§ **COMPLETE THE FOLLOWING**
a) In the piece on the American National Security State, what year does it give for the founding of the National Security Agency?
b) Write the next part of the piece on the American National Security State, picking up right after its last sentence.

§ **SELECTED PASSAGE**
▼
Then Came the National Security State
The American National Security State generally refers to the ideology and institutions (CIA, Dept. of Defense, etc.) established by the National Security Act of 1947, an enduring legacy of then President Harry S. Truman in support of his doctrine “to support free peoples who are resisting attempted subjugation by armed minorities or by outside pressures.” (Source: Michael J. Hogan, A Cross of Iron: Harry S. Truman and the Origins of the National Security State, 1945-1954). Hogan’s book explains the transformative process under Truman that ended in the ultimate demise of the New Deal state with its emphasis on social spending, and ushered in the militarist National Security State, which promptly proceeded to dedicate itself to subjugation and outside pressures. (Source: Sourcewatch.org)
The National Security Act brought about a major restructuring of the United States government’s military and intelligence agencies following the war. It created many of the institutions that subsequent Presidents have found useful when formulating and implementing foreign policy, including the National Security Council (NSC). It also created the Department of the Air Force, converting the Army Air Force into a separate branch of the armed forces.
Then, in rapid succession, came the Central Intelligence Agency (CIA) in 1947, taking over from the Office of Strategic Services (OSS), (1942–45) headed by Major General William Joseph (Wild Bill) Donovan and dedicated to obtaining information about and sabotaging the military efforts of enemy nations during World War II. Donovan is regarded as the founding father of the CIA, and his statue stands in the lobby of the CIA headquarters in Langley, Virginia, both as homage to Wild Bill and to his freewheeling style in international relations, a lot of which remains today. The North Atlantic Treaty Organization (NATO) followed in 1949, and the National Security Agency (NSA) in 1952. The NSA quickly grew into a massive high-tech and top-secret organization dedicated to signals intelligence and capable of of spying on everybody, everywhere.
With all these pieces in place, the United States was ready to undertake their world takeover. The first steps in that militarist departure are today referred to as the Cold War. Today, 67 years later, the Americans have roughly 1,000 (nobody outside the Pentagon knows the precise number) military installations around the world. Meanwhile, in 2018, it was reported that Russia operates “at least 21 significant military facilities overseas.” (Source: Wikipedia)
US Repertoire Includes Remote Death from Sky
The skies of the world are filled with American satellites and armed drones. Many unfortunate people live under permanent threat of sudden death descending from Heaven in the form of US “targeted assassinations.” This includes not only the leaders of terrorist organizations (always keeping in mind that our terrorists are their freedom fighters) but also their extended families, neighbors, friends, sympathizers, passers-by and the milkman. Since the September 11 attacks on the World Trade Center, the United States government has carried out drone strikes against ostensible Jihadist terrorist leaders primarily in Pakistan, Yemen, Somalia, Afghanistan, and Libya. Though the number of accompanying civilian deaths is hard to compile some organizations have tried. According to Wikipedia.com, the Bureau of Investigative Journalism says the rate of civilian casualties for 2012, for example, was nine percent. The Bureau, based on extensive research in mid-2011, claims that at least 385 civilians were among the dead.
▲
§ **DATA TO EXAMINE**
▼
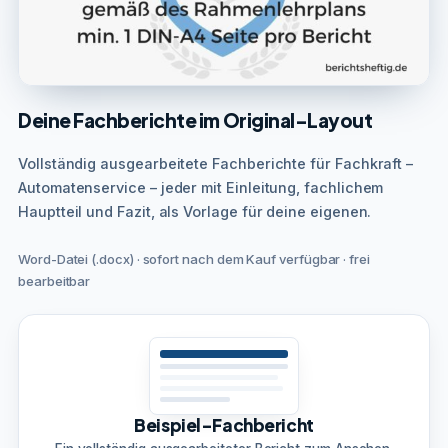
Deine Fachberichte im Original-Layout
Vollständig ausgearbeitete Fachberichte für Fachkraft –
Automatenservice – jeder mit Einleitung, fachlichem
Hauptteil und Fazit, als Vorlage für deine eigenen.
Word-Datei (.docx) · sofort nach dem Kauf verfügbar · frei
bearbeitbar
Beispiel-Fachbericht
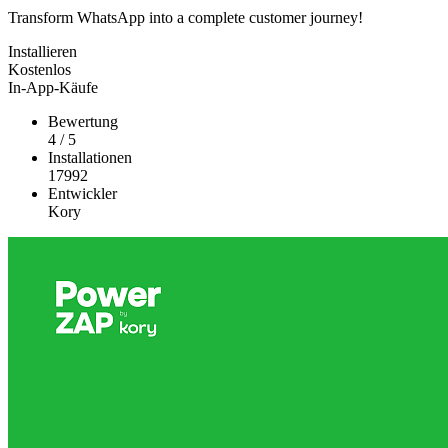
Transform WhatsApp into a complete customer journey!
Installieren
Kostenlos
In-App-Käufe
Bewertung
4
/
5
Installationen
17992
Entwickler
Kory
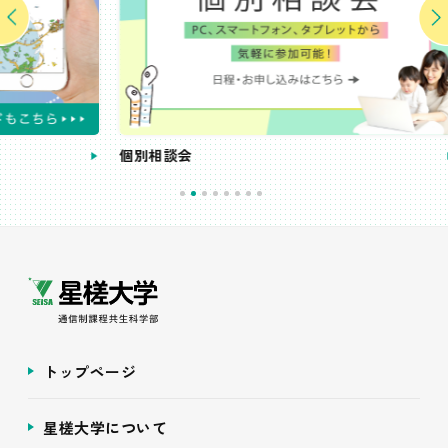
個別相談会
受講
トップページ
星槎大学について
▲
§ **PER-TASK ANSWERS**
a) 1952

b)
It has been reported that 160 children have died from UAV-launched attacks in Pakistan and that over 1,000 civilians have been injured. Additional reporting has found that known militant leaders have constituted only two percent of all drone-related fatalities. These sources run counter to the Obama administration’s claim that “nearly for the past year there hasn’t been a single collateral death” due to UAV-based attacks. The New America Foundation estimates that for the period 2004-2011, the non-militant fatality rate was approximately 20%. (Source: Wikipedia)
President Barak Obama was to take a personal interest in the drone assassination program, actually sitting down periodically with the CIA’s top dirty-tricks specialist, John Brennan, whom he later named director of the CIA, to select from a list of candidates for the week’s proposed killer-drone victims. This seems to be a first: a hands-on, Murder-Incorporated-style operation based in the White House, and directed by the President himself.
It was President Trump who, just this came year, came up with an expedient solution to the dance of statistics. On March 6, 2019, he signed an executive order revoking the requirement that U.S. intelligence officials publicly report the number of civilians killed in Counter-Terrorism missions in Areas Outside of Active Hostilities.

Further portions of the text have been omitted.